## What the task asks
Can you output, word for word, the stretch of the cheap-meals text below from "As I've said" through "a fiver, too."?

## Exercise text
━━━━━━━━━━
As I've said before, you can make 5 portions of cheap bolognase for about £3.50 if you use tinned mince and tinned mushrooms. Two large jacket potatoes and a large tin of beans is about £1.50 (cheese is annoyingly expensive if you're that level of skint, which I should point out I've never been¹). You can make a Sunday lunch for two people for about a fiver, too.
Jack's recipes always seem overly complicated to me, honestly. Even when they are actually, theoretically, cheap.
¹See, it's not difficult to admit you've never been properly poor!
I did dinner on Sunday as Mr D was stuck behind some unfortunate train spotting cows in Deepest Sussex. Once he messaged to say the passengers had been kicked out onto the track and were walking back to the nearest station, I nipped out to the Co-op so there would be food hot and waiting for his return, whenever that was.
Whole chicken £3.75
Pack of new potatoes with herb butter £1 (couldn't be arsed to buy the cheapest because I didn't know when he'd finally get back from Cowmaggeddon)
━━━━━━━━━━
## Stored data

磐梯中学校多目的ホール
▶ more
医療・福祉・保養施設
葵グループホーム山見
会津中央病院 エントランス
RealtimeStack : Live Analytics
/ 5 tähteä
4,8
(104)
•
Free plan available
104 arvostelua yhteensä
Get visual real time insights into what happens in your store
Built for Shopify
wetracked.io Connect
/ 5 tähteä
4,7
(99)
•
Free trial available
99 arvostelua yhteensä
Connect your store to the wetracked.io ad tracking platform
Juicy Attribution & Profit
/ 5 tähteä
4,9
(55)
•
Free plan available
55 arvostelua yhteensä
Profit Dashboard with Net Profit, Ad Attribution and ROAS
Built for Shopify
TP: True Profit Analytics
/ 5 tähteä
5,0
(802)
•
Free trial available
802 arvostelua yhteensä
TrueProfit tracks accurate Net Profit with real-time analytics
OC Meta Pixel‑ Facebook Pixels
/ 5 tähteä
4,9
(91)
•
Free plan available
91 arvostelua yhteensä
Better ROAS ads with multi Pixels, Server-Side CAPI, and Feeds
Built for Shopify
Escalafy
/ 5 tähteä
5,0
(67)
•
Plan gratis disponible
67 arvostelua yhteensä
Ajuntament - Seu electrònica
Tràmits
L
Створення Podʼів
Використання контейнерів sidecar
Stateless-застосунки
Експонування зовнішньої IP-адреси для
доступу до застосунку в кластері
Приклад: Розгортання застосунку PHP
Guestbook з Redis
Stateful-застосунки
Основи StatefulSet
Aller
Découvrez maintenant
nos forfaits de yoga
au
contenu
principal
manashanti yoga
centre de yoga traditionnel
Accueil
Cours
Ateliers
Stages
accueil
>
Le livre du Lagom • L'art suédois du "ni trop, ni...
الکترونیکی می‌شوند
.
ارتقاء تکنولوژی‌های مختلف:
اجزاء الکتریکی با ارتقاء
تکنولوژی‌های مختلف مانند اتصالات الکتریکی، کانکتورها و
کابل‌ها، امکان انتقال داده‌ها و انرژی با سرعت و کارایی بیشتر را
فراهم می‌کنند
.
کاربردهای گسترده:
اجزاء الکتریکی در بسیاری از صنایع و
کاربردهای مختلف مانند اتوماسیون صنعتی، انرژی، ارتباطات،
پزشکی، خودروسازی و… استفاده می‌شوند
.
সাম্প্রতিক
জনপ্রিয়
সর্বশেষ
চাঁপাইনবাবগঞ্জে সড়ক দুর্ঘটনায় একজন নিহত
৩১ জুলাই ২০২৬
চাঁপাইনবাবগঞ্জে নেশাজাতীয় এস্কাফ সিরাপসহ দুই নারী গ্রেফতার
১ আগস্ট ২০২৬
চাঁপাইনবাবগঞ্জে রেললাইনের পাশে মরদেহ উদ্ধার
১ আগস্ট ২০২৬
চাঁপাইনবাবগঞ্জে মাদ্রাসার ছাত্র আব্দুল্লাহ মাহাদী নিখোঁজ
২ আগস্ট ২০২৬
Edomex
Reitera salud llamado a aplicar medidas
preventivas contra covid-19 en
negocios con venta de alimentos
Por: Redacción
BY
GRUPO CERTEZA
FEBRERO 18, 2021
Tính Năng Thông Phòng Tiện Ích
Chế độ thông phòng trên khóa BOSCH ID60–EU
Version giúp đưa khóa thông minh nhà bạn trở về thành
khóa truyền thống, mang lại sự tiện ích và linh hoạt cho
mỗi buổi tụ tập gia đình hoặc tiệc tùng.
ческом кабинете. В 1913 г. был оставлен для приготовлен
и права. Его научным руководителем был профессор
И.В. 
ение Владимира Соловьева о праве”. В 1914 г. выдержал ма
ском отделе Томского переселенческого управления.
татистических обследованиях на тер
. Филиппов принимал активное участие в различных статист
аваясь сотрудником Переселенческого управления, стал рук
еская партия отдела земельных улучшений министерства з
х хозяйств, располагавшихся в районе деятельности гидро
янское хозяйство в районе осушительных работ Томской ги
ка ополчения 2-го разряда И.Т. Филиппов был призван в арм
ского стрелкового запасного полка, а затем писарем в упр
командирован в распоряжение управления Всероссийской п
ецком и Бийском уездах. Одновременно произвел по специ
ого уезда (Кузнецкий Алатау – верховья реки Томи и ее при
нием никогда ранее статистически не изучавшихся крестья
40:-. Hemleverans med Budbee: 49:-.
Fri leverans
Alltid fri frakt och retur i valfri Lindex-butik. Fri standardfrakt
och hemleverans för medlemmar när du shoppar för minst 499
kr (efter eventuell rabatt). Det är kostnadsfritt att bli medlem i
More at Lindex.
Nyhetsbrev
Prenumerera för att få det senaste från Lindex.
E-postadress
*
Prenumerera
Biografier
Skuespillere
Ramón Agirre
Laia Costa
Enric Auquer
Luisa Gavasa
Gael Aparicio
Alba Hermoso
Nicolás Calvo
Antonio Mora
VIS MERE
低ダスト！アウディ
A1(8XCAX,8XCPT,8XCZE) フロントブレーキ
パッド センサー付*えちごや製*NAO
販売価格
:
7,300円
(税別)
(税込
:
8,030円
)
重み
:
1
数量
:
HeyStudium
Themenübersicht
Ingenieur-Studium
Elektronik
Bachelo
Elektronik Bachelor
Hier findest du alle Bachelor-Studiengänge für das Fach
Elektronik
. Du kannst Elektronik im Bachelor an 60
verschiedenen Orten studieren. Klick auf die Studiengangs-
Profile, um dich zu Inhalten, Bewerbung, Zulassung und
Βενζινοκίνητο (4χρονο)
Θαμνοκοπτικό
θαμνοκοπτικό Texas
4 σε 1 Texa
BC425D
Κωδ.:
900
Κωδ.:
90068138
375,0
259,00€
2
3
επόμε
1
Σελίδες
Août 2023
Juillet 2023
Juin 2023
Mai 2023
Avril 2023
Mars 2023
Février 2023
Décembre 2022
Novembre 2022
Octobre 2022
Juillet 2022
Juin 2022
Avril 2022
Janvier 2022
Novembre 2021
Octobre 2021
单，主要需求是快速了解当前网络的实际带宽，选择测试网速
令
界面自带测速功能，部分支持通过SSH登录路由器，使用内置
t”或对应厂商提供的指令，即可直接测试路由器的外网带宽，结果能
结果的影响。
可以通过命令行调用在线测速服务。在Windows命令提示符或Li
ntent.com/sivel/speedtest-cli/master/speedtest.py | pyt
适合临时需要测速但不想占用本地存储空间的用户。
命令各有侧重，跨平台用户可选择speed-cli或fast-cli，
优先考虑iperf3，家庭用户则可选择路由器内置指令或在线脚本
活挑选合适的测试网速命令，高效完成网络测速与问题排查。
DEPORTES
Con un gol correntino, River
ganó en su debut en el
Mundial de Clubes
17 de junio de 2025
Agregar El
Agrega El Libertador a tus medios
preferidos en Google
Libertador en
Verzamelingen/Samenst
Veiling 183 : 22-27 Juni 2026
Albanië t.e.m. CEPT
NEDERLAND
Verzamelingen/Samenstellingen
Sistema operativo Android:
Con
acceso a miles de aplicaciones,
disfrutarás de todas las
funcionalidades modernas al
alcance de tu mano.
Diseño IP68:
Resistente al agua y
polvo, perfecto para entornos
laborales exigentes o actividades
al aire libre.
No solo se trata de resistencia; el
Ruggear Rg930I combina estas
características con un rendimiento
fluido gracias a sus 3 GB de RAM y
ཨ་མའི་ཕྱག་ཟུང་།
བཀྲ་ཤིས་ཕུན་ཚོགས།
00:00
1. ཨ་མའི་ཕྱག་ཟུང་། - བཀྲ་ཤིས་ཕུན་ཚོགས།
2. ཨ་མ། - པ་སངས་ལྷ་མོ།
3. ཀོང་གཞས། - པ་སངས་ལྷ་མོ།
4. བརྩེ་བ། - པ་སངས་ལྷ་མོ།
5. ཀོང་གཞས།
━━━━━━━━━━
## Response to the task
As I've said before, you can make 5 portions of cheap bolognase for about £3.50 if you use tinned mince and tinned mushrooms. Two large jacket potatoes and a large tin of beans is about £1.50 (cheese is annoyingly expensive if you're that level of skint, which I should point out I've never been¹). You can make a Sunday lunch for two people for about a fiver, too.